Por Luiz Paulo Vasconcellos
Ator e diretor de teatro
A inauguração do Teatro São Pedro constitui para Pôrto Alegre um acontecimento de alta significação cultural e social. Não podia deixar de ser assim. Para um público ralinho (...), o sólido e austero casarão da Praça da Matriz tinha necessariamente de encher os olhos e impor respeito. (...) O que estava ali de pé valia alguma coisa. E uma cidadezinha cuja população ainda não atingira a casa dos vinte mil não poderia exigir obra melhor nem mais imponente, sobretudo se se atentasse para o luxo das instalações e, especialmente, para o capricho de sua decoração interna.
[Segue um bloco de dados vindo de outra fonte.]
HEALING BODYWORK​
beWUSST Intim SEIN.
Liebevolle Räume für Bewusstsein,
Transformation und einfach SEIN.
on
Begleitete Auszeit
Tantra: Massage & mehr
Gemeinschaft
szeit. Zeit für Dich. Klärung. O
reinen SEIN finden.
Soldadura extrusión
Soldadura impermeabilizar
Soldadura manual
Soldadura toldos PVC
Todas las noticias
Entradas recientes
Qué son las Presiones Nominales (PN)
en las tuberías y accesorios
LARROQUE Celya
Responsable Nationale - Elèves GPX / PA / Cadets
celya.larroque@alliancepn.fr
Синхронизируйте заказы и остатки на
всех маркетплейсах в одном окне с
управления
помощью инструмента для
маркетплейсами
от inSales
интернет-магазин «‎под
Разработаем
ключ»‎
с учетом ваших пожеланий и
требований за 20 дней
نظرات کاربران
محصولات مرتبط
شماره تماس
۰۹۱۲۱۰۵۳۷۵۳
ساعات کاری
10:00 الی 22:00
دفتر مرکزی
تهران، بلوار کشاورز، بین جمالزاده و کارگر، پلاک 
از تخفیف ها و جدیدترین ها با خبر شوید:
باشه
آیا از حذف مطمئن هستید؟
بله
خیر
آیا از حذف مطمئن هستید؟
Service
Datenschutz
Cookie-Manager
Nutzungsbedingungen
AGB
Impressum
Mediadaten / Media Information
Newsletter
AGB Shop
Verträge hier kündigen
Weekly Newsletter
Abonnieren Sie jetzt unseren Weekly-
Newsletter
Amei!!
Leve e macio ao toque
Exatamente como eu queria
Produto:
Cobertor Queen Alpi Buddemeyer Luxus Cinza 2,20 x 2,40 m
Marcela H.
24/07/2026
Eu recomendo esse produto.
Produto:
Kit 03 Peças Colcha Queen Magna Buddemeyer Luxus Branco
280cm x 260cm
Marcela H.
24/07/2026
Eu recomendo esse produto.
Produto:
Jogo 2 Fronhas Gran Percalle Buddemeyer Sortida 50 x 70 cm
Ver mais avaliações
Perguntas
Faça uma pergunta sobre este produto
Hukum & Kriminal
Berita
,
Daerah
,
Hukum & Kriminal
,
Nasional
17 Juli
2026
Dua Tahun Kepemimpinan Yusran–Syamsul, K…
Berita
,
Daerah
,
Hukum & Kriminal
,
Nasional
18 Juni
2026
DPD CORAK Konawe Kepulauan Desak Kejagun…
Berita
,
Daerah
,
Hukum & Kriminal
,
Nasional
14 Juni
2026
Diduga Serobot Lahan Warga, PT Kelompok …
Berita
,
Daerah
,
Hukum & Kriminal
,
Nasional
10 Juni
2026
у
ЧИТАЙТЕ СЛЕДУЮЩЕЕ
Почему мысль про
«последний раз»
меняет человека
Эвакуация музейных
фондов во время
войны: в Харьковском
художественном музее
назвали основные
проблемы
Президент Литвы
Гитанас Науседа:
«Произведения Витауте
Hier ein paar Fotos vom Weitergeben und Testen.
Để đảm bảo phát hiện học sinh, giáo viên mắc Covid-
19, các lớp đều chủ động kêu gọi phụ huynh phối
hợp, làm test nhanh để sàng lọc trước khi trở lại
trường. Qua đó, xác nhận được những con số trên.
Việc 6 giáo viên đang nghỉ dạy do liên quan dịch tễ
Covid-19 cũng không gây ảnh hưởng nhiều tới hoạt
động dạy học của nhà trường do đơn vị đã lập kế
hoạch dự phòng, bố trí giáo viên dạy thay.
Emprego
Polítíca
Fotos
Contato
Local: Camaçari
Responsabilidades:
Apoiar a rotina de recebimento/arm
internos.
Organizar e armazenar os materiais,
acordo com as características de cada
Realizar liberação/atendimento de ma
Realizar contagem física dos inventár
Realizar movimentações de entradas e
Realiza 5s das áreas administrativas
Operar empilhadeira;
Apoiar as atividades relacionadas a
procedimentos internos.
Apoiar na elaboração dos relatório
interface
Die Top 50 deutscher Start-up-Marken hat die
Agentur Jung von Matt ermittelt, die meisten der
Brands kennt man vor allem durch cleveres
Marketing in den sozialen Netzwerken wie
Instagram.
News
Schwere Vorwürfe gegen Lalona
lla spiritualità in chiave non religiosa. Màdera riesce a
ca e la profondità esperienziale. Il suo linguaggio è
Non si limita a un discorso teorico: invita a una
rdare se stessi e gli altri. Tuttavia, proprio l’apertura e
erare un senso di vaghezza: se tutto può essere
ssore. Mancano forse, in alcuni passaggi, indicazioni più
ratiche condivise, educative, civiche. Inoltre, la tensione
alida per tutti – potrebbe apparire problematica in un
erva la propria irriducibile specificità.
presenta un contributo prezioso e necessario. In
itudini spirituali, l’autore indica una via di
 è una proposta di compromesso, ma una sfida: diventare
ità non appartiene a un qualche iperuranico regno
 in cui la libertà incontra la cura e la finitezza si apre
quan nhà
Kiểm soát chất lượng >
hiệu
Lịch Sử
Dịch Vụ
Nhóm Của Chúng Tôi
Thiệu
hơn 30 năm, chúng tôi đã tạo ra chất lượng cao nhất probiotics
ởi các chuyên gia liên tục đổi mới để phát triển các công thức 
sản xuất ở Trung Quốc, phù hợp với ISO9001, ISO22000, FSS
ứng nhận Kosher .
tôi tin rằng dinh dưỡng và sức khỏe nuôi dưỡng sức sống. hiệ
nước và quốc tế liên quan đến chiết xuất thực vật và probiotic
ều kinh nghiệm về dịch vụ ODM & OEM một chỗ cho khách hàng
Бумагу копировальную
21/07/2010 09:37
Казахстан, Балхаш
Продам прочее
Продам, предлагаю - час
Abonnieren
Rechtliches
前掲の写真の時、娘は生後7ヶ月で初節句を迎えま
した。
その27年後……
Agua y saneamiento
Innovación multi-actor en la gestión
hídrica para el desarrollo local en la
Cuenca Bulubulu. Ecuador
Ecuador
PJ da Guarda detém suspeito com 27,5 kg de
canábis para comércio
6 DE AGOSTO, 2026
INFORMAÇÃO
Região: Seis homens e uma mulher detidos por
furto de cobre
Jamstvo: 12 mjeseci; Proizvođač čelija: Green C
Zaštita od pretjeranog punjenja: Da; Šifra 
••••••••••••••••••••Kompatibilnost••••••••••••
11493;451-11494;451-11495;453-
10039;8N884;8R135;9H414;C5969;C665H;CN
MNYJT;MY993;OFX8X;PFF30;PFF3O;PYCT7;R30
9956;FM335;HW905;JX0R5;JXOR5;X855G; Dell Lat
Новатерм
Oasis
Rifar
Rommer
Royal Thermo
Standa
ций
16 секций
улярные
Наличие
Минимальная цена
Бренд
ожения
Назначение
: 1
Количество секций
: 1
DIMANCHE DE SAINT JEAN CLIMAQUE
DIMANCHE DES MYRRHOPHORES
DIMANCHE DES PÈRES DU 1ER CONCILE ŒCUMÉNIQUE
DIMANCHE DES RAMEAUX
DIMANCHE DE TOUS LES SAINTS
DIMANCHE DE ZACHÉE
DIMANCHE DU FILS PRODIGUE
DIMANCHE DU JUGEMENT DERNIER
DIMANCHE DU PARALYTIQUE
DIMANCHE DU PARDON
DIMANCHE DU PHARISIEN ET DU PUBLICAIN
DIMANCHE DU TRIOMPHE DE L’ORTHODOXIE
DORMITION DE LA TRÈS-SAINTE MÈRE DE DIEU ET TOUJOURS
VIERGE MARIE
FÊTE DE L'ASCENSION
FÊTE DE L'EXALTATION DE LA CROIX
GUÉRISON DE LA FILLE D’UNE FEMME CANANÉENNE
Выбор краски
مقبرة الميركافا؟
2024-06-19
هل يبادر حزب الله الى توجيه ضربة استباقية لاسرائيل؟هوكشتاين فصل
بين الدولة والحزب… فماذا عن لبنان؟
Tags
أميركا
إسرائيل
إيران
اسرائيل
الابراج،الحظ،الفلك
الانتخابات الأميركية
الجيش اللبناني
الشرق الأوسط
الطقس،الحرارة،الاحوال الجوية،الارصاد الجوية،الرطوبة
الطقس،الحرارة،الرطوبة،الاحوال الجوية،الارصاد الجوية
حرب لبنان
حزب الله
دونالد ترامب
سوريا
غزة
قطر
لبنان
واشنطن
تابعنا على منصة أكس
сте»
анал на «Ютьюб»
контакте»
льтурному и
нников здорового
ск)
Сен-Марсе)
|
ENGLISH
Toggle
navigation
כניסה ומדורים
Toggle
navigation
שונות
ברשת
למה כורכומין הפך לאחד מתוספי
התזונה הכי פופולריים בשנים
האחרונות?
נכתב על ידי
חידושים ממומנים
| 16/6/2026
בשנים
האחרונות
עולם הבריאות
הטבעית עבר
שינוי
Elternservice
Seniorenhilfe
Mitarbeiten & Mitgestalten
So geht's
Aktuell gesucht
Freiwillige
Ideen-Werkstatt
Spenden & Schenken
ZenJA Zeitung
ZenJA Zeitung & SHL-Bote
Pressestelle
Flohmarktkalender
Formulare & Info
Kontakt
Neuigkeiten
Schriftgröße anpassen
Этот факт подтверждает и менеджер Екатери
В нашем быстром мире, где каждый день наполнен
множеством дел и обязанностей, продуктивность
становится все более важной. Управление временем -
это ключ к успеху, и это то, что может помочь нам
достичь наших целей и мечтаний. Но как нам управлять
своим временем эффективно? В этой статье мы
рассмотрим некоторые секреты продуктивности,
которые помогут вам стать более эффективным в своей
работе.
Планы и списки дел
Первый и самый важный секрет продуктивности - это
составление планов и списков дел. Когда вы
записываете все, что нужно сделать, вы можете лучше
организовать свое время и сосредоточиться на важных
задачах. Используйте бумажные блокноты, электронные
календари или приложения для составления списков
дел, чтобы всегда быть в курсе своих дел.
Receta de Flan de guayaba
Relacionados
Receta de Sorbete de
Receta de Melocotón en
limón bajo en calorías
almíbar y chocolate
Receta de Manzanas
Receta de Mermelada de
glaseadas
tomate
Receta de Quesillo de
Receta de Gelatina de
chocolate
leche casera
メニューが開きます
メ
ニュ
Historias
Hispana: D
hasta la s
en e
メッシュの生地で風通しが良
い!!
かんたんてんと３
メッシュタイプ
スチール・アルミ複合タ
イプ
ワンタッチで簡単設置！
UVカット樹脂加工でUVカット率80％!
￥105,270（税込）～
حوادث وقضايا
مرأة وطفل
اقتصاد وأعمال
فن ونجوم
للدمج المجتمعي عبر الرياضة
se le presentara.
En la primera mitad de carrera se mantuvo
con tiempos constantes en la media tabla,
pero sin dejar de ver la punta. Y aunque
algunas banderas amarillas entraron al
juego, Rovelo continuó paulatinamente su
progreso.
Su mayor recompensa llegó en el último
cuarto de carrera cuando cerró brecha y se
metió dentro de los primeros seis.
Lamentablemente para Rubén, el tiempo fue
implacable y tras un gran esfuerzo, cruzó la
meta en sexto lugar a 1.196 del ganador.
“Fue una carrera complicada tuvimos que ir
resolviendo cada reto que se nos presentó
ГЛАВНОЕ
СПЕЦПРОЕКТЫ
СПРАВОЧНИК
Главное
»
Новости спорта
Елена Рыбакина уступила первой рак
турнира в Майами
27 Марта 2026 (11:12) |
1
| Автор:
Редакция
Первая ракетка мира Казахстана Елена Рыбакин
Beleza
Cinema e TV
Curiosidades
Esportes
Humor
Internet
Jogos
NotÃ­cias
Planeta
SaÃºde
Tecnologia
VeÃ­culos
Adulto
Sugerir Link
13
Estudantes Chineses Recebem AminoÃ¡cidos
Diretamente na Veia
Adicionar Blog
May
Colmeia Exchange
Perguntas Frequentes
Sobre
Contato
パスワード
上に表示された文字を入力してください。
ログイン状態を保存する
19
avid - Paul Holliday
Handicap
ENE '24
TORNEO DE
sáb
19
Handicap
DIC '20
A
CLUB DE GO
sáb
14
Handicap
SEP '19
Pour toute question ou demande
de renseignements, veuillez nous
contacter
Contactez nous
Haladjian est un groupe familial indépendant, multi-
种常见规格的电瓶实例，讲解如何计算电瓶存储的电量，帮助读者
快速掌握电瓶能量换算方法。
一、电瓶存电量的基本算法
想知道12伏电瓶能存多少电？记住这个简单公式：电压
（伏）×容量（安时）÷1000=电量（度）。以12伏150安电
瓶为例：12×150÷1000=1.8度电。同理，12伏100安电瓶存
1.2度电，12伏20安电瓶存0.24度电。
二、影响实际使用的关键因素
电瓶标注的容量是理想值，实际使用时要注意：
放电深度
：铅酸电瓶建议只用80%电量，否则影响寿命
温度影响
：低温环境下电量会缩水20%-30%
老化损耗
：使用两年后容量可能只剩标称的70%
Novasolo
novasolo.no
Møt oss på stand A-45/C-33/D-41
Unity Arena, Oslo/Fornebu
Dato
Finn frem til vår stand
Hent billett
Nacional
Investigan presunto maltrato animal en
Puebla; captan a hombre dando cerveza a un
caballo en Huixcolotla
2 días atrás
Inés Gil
Assim Athos Damasceno se refere à inauguração do Theatro São Pedro, em 1858, em texto publicado na obra Palco, Salão e Picadeiro em Porto Alegre no Século XIX (Editora Globo, 1957).
Cento e quinze anos depois, em 1973, o teatro fechava as portas, corroído pelos cupins, pelo descaso e pela incompetência da política cultural do Estado. Dizem as más línguas (e bota “más” nisso...) que, durante certo tempo, seus camarins serviram como quartos de motel para deputados, que não precisavam nem atravessar a rua para chegar ao local. Outro detalhe significante da decadência do teatro era o fato de que vários técnicos moravam nos porões e nos camarins. E assim o tempo foi passando e o teatro foi aos poucos se deteriorando, tanto no sentido arquitetônico quanto no sentido ético e moral. Em 1975, com um projeto dos arquitetos Carlos Antônio Mancuso e Antônio Carlos Castro, a reconstrução foi iniciada. À frente de tudo isso estava a incansável e incomensurável Eva Sopher.
Em depoimento publicado em Teatros – Uma Memória do Espaço Cênico no Brasil, de J. C. Serroni (Ed. Senac, 2002), o ator Paulo Autran faz o seguinte comentário:
Que maravilha a energia e a competência de dona Eva! Ela mendigou, sim; ela exigiu, sim; ela implorou, sim; ela incomodou, sim; mas ela conseguiu, sim. Atualmente não há teatro mais limpo e bem organizado no Brasil. O palco inteiro livre para os cenários e sua movimentação. Os camarins confortáveis, com banheiros completos. A sala linda, toda restaurada, é um colírio para os olhos. A acústica é perfeita.(...) Um dos teatros mais bem equipados do país.
Outro depoimento publicado na mesma obra é o da cenógrafa Daniela Thomas, que assinala:
Dona Eva é uma figura exemplar, porque ama o São Pedro e, com o gesto dela, com o jeito que trata o teatro, faz com que essa mesma experiência seja experimentada por quem o visita. É o cuidado que todos deveriam ter em lugares públicos. A dona Eva tem essa noção de que isso é um bem público e que deve ser apreciado. Então, o jovem que entrar lá é acariciado pelo espaço, que mostra como era a vida há 150 anos.
A própria Eva Sopher, na apresentação do livro Theatro São Pedro, Palco da Cultura (Instituto Estadual do Livro, 1989), confessa:
Ao aceitar a tarefa de escrever a apresentação para este livro, cometi uma imprudência – como, aliás, cometi quando aceitei a tarefa de “restaurar” o teatro: agi com paixão em ambos os casos. Paixão pelo teatro, paixão à primeira vista, paixão profunda que continua e continuará sempre. (...) Se consegui levar adiante essa tarefa e terminá-la em nove anos, se consigo coordenar os trabalhos de administração do teatro em pleno funcionamento desde sua reinauguração há cinco anos, é graças ao amor que dediquei, dedico e recebo desse trabalho. É o amor o elemento base da minha vida e de minha atuação e é o amor que tento transmitir a todos que, de uma forma ou de outra vivem com o Theatro São Pedro. (...) A imprudência que citei no início refere-se ao fato de eu não ser escritora nem construtora de teatros, mas à tentação de um desafio quando dificilmente consigo dizer: Não!
Dona Eva Sopher faleceu na última quarta-feira (7), aos 94 anos, deixando como legado sua crença na transformação do mundo através da arte.